Thursday, August 25, 2011

Tyrone Dig - Day 3

The beginning of the end.  Today was a very technical day.  The drawings were made, measurements taken, surveys done.  As much as I miss home, I don’t want to leave.  There’s more to the story.  We began filling in a trench and returning it to the way it was 4 days ago.  I had the same feeling that I did in Lowell.  It’s a bit sad.  I’m not one for good-byes, too final.  It means that there is and, that I don’t want to happen yet.  For some reason I feel an affinity for this place called Crossan.  Maybe it’s just romanticizing an ideal.  Or maybe it’s identifying with something we all long for- to find out where we came from.  I’m beginning to know Hugh more as a person than a historical figure.  And leaving now leaves a void- too many unanswered questions.  I wish he was standing next to me in the cow pasture so we could have a good chat.

As it rained today we all gathered inside the old homestead.  Someone shared the idea that Hugh must have done that many times before he decided to leave; sitting by the fireplace, listening to the rain dripping from the thatched roof, questioning if this was his destiny. 

We had a number of visitors today.  Ronan Mc Hugh from Queen’s and the Lowell digs came to survey the buildings.  Emily Murray also from Queen’s who has been helping with the dig said her good-byes.  It amazes me that the two folks always take the time to explain what they are doing to a neophyte as myself.  They are there as archaeologists as well as educators.  I have a newfound respect for the science of archaeology.

Lynn McKeer, from Queen’s and the Lowell Cemetery project, also stopped by, in the middle of the rain.  She reminded me this was a way of life in Ireland.  We  had a great time at St Pat’s last April.  Eileen, Lynn, and myself are still working on all the data from that visit.  Lynn was kind enough o bring “a box of buns.”  At the end of the dig the team literally scoffed the goodies down.  I tried a 15, don’t know what it is, but I’m hooked.

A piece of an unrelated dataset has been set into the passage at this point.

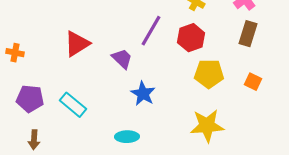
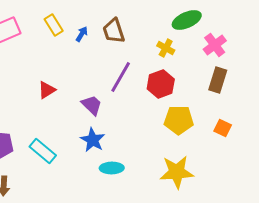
red triangle: (77, 44) -> (47, 90), size x0.7
blue star: (143, 94) -> (93, 140), moved
cyan ellipse: (127, 137) -> (112, 168), moved

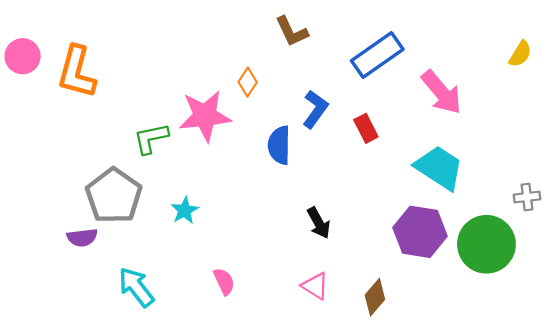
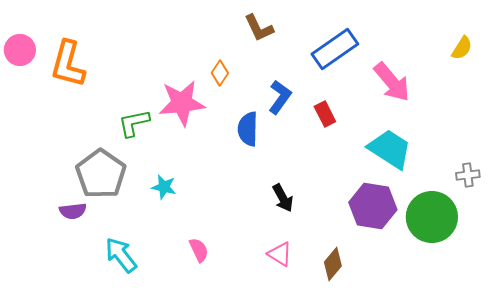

Oliver Donnelly, the land owner, brought Pat over.  He’s a local farmer who knew the last family who lived in this place.  You could see him looking around remembering it as it was many years ago.  He recalled the fireplace and loft.  There was a moment when he held onto the well peering into the home.  You could see he was back in time, and ran his hands along the stones.  He spoke of the pride the family had of their white-washed home and the chickens that ran on the very ground we excavated.  Oliver and Pat have a love for this land, and we are privileged to share that with this, at least for this week.

Frank Talty and Patty have returned from their University duties in Donegal.  Tomorrow is our last day at Crossans.  Lastly, I asked Dermot to write his notes for the day and share with you a day in the life of an archaeologist.
Trench 2 was opened to explore the associated features with the original byre house (This being a type of house common in rural Ireland in the 17th and 18th centuries, half of the house occupied by the humans, and half was for the animals). In this type of house, a drain is normally present, coming out from the door of the house, used to drain the waste from the animals away from the living quarters. A 2m x 1m trench was opened across the door of the house, which it was thought would hopefully catch this expected drain feature.
                Excavation revealed a large deposit of stones, directly in front of the house, along the whole length of the trench. This layer was termed c.202/203. It consisted of smaller stones, packed between four larger revetment type stones, used to hold the smaller stones together. This layer was interpreted as being used to create a step up into the house, not contemporary with when the house was being occupied by humans, but probably associated with its more recent function, being used solely to house animals. Beyond this layer, with the opposite side of the trench, a yard like surface, c.209 was discovered, interpreted as being older than the stone deposit c.202/203.
                When this stone layer was removed, a cut into the subsoil was evident. Once this cut was cleared out to its fullest extent, it was clear that we had in fact come across the drain feature. The stone deposit seems to have been added to fill up the drain once it was no longer was required.
                We can therefore be confident that our primary interpretations of the sequence of building which occurred were correct. The byre house being the first home constructed here, most likely in the late 18th century, before later being extended into the larger house, of which the remains of which we can see today.